• [RECORDS SUPPLIED]:
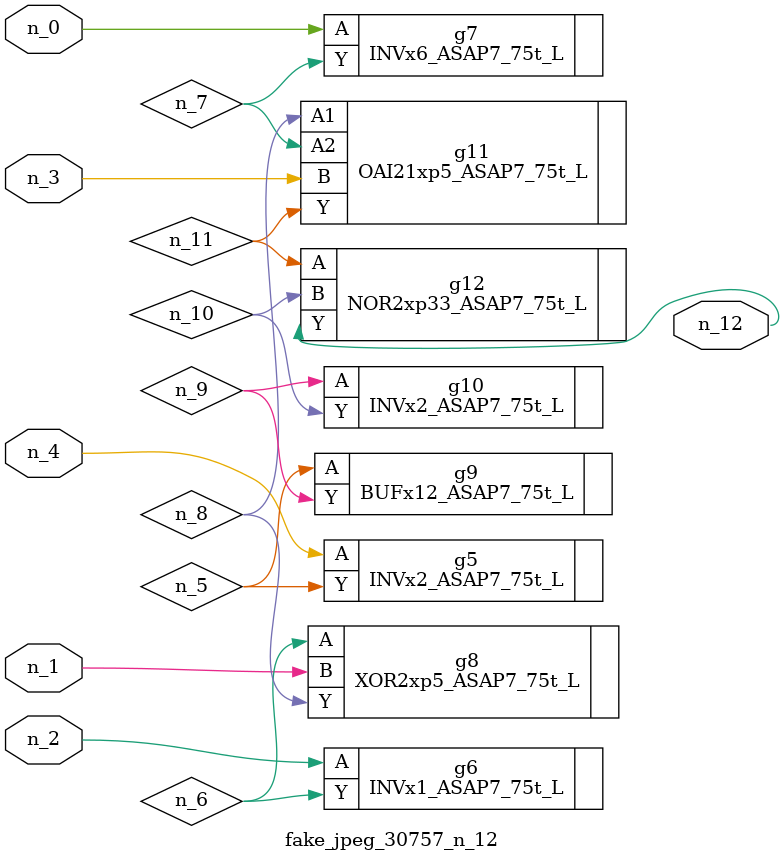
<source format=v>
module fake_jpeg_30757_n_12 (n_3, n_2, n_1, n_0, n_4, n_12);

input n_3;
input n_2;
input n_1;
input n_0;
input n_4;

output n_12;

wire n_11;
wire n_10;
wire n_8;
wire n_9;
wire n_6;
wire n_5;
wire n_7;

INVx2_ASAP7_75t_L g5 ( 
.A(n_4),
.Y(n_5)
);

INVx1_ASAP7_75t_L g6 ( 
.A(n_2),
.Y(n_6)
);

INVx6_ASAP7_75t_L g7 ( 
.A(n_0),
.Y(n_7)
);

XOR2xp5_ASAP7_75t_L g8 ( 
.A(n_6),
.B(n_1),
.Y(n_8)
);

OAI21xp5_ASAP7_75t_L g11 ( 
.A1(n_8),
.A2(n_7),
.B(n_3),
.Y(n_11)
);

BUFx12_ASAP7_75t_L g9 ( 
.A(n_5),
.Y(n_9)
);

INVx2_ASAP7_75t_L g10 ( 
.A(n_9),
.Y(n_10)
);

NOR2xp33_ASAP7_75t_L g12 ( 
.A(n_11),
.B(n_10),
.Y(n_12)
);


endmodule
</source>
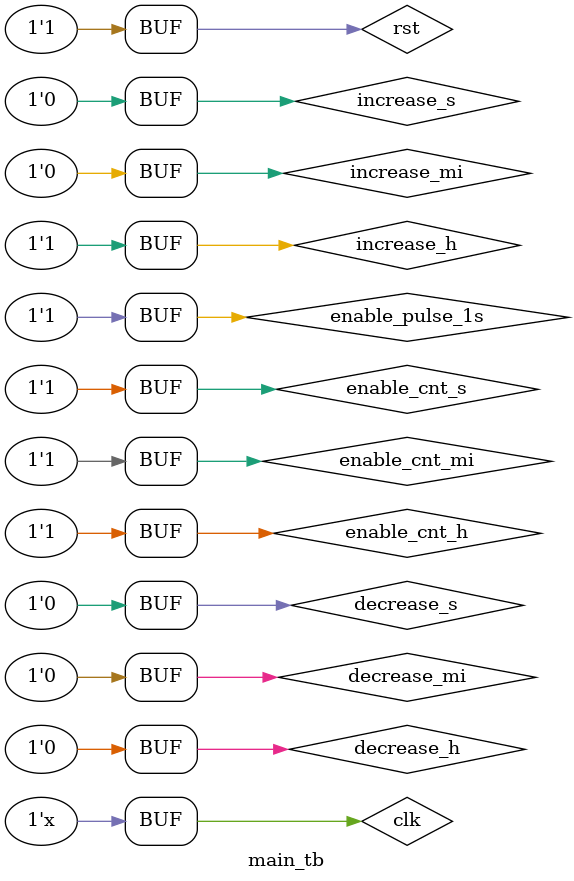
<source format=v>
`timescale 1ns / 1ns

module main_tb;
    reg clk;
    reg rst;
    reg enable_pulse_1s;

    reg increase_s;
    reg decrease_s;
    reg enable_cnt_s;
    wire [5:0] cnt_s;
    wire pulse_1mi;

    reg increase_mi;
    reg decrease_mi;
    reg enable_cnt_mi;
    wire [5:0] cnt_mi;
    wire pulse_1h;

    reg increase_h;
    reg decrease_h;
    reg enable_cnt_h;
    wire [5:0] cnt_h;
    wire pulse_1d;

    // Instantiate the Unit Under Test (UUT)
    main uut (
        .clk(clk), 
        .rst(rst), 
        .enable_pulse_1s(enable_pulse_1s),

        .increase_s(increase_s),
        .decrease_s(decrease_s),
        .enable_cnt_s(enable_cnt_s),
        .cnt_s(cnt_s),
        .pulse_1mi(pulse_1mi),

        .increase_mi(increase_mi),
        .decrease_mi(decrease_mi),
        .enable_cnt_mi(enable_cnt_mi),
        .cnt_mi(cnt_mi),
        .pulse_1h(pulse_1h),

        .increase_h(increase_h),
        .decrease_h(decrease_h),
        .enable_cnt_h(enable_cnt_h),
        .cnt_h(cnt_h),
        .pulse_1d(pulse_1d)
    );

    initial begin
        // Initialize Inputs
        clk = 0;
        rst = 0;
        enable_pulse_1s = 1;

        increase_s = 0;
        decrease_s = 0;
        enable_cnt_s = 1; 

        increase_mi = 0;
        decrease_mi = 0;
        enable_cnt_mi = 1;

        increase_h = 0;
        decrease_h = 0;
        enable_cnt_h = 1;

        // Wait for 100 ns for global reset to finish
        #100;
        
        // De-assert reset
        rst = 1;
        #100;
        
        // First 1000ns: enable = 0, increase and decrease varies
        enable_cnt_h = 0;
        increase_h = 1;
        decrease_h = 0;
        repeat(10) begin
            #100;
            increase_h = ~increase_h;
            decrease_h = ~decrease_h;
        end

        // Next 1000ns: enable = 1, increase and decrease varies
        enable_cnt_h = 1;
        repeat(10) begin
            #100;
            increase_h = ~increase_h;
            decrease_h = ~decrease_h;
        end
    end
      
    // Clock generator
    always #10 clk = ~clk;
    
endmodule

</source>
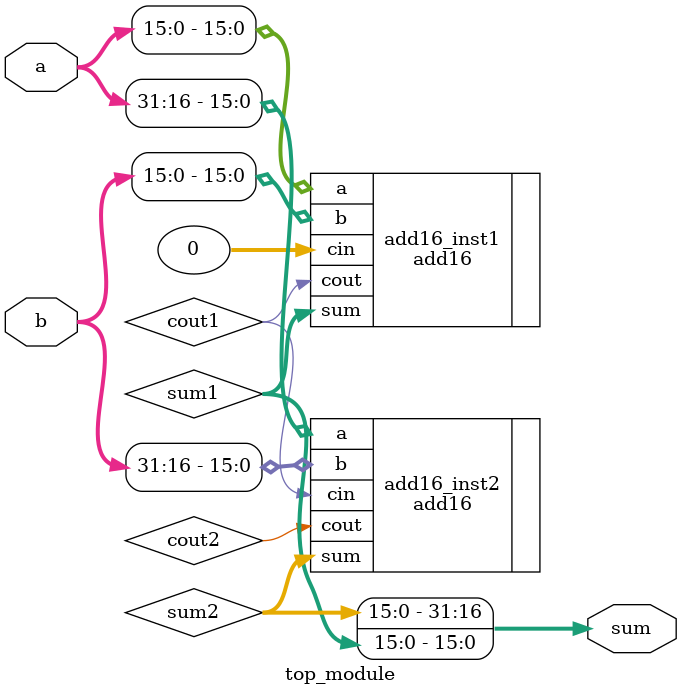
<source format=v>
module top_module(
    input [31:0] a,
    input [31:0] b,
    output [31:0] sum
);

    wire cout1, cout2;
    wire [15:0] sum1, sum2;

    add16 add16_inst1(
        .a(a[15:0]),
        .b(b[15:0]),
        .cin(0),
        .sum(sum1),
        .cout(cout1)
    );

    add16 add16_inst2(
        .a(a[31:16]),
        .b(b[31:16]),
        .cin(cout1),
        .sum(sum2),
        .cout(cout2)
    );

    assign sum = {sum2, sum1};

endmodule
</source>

• [PROBLEM TO WORK ON]: Give back each entry exactly as it appears. Leave pictures out.

• [OUTPUT BELOW]:
<source format=v>
module fake_jpeg_30757_n_12 (n_3, n_2, n_1, n_0, n_4, n_12);

input n_3;
input n_2;
input n_1;
input n_0;
input n_4;

output n_12;

wire n_11;
wire n_10;
wire n_8;
wire n_9;
wire n_6;
wire n_5;
wire n_7;

INVx2_ASAP7_75t_L g5 ( 
.A(n_4),
.Y(n_5)
);

INVx1_ASAP7_75t_L g6 ( 
.A(n_2),
.Y(n_6)
);

INVx6_ASAP7_75t_L g7 ( 
.A(n_0),
.Y(n_7)
);

XOR2xp5_ASAP7_75t_L g8 ( 
.A(n_6),
.B(n_1),
.Y(n_8)
);

OAI21xp5_ASAP7_75t_L g11 ( 
.A1(n_8),
.A2(n_7),
.B(n_3),
.Y(n_11)
);

BUFx12_ASAP7_75t_L g9 ( 
.A(n_5),
.Y(n_9)
);

INVx2_ASAP7_75t_L g10 ( 
.A(n_9),
.Y(n_10)
);

NOR2xp33_ASAP7_75t_L g12 ( 
.A(n_11),
.B(n_10),
.Y(n_12)
);


endmodule
</source>
<source format=v>
`timescale 1ns / 1ns

module main_tb;
    reg clk;
    reg rst;
    reg enable_pulse_1s;

    reg increase_s;
    reg decrease_s;
    reg enable_cnt_s;
    wire [5:0] cnt_s;
    wire pulse_1mi;

    reg increase_mi;
    reg decrease_mi;
    reg enable_cnt_mi;
    wire [5:0] cnt_mi;
    wire pulse_1h;

    reg increase_h;
    reg decrease_h;
    reg enable_cnt_h;
    wire [5:0] cnt_h;
    wire pulse_1d;

    // Instantiate the Unit Under Test (UUT)
    main uut (
        .clk(clk), 
        .rst(rst), 
        .enable_pulse_1s(enable_pulse_1s),

        .increase_s(increase_s),
        .decrease_s(decrease_s),
        .enable_cnt_s(enable_cnt_s),
        .cnt_s(cnt_s),
        .pulse_1mi(pulse_1mi),

        .increase_mi(increase_mi),
        .decrease_mi(decrease_mi),
        .enable_cnt_mi(enable_cnt_mi),
        .cnt_mi(cnt_mi),
        .pulse_1h(pulse_1h),

        .increase_h(increase_h),
        .decrease_h(decrease_h),
        .enable_cnt_h(enable_cnt_h),
        .cnt_h(cnt_h),
        .pulse_1d(pulse_1d)
    );

    initial begin
        // Initialize Inputs
        clk = 0;
        rst = 0;
        enable_pulse_1s = 1;

        increase_s = 0;
        decrease_s = 0;
        enable_cnt_s = 1; 

        increase_mi = 0;
        decrease_mi = 0;
        enable_cnt_mi = 1;

        increase_h = 0;
        decrease_h = 0;
        enable_cnt_h = 1;

        // Wait for 100 ns for global reset to finish
        #100;
        
        // De-assert reset
        rst = 1;
        #100;
        
        // First 1000ns: enable = 0, increase and decrease varies
        enable_cnt_h = 0;
        increase_h = 1;
        decrease_h = 0;
        repeat(10) begin
            #100;
            increase_h = ~increase_h;
            decrease_h = ~decrease_h;
        end

        // Next 1000ns: enable = 1, increase and decrease varies
        enable_cnt_h = 1;
        repeat(10) begin
            #100;
            increase_h = ~increase_h;
            decrease_h = ~decrease_h;
        end
    end
      
    // Clock generator
    always #10 clk = ~clk;
    
endmodule

</source>
<source format=v>
module top_module(
    input [31:0] a,
    input [31:0] b,
    output [31:0] sum
);

    wire cout1, cout2;
    wire [15:0] sum1, sum2;

    add16 add16_inst1(
        .a(a[15:0]),
        .b(b[15:0]),
        .cin(0),
        .sum(sum1),
        .cout(cout1)
    );

    add16 add16_inst2(
        .a(a[31:16]),
        .b(b[31:16]),
        .cin(cout1),
        .sum(sum2),
        .cout(cout2)
    );

    assign sum = {sum2, sum1};

endmodule
</source>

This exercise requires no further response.